The Washington Post has been gathering data on fatal police shootings over the past year and a half to correct acknowledged deficiencies in federal tallies. The emerging data should open many eyes.

For starters, fatal police shootings make up a much larger proportion of white and Hispanic homicide deaths than black homicide deaths. According to the Post database, in 2015 officers killed 662 whites and Hispanics, and 258 blacks. (The overwhelming majority of all those police-shooting victims were attacking the officer, often with a gun.) Using the 2014 homicide numbers as an approximation of 2015’s, those 662 white and Hispanic victims of police shootings would make up 12% of all white and Hispanic homicide deaths.

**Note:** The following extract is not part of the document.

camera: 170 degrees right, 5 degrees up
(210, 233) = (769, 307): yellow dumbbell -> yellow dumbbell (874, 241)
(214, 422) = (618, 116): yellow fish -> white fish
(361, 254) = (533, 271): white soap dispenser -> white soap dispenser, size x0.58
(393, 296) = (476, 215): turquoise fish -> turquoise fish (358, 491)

That is three times the proportion of black deaths that result from police shootings.

The lower proportion of black deaths due to police shootings can be attributed to the lamentable black-on-black homicide rate. There were 6,095 black homicide deaths in 2014–the most recent year for which such data are available–compared with 5,397 homicide deaths for whites and Hispanics combined. Almost all of those black homicide victims had black killers.

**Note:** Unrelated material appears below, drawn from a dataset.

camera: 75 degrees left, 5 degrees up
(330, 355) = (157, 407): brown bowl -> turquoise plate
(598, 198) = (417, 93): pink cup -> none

Police officers–of all races–are also disproportionately endangered by black assailants. Over the past decade, according to FBI data, 40% of cop killers have been black. Officers are killed by blacks at a rate 2.5 times higher than the rate at which blacks are killed by police.

Some may find evidence of police bias in the fact that blacks make up 26% of the police-shooting victims, compared with their 13% representation in the national population. But as residents of poor black neighborhoods know too well, violent crimes are disproportionately committed by blacks. According to the Bureau of Justice Statistics, blacks were charged with 62% of all robberies, 57% of murders and 45% of assaults in the 75 largest U.S. counties in 2009, though they made up roughly 15% of the population there.

Such a concentration of criminal violence in minority communities means that officers will be disproportionately confronting armed and often resisting suspects in those communities, raising officers’ own risk of using lethal force.